▶ [What the task asks]:
A faithful copy of the data is what is wanted, minus any pictures.

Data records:
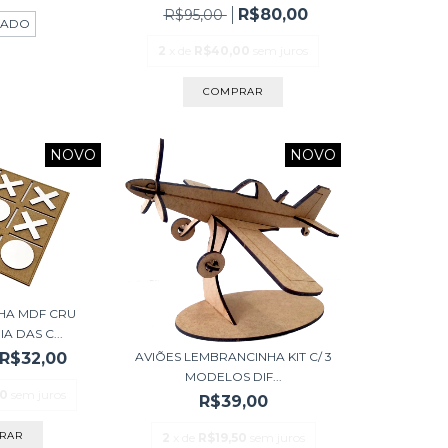
R$80,00
R$95,00
TADO
2
x de
R$40,00
sem juros
NOVO
NOVO
LHA MDF CRU
A DAS C...
AVIÕES LEMBRANCINHA KIT C/ 3
R$32,00
MODELOS DIF...
00
sem juros
R$39,00
2
x de
R$19,50
sem juros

▶ [Written reply]:
R$80,00
R$95,00
TADO
2
x de
R$40,00
sem juros
NOVO
NOVO
LHA MDF CRU
A DAS C...
AVIÕES LEMBRANCINHA KIT C/ 3
R$32,00
MODELOS DIF...
00
sem juros
R$39,00
2
x de
R$19,50
sem juros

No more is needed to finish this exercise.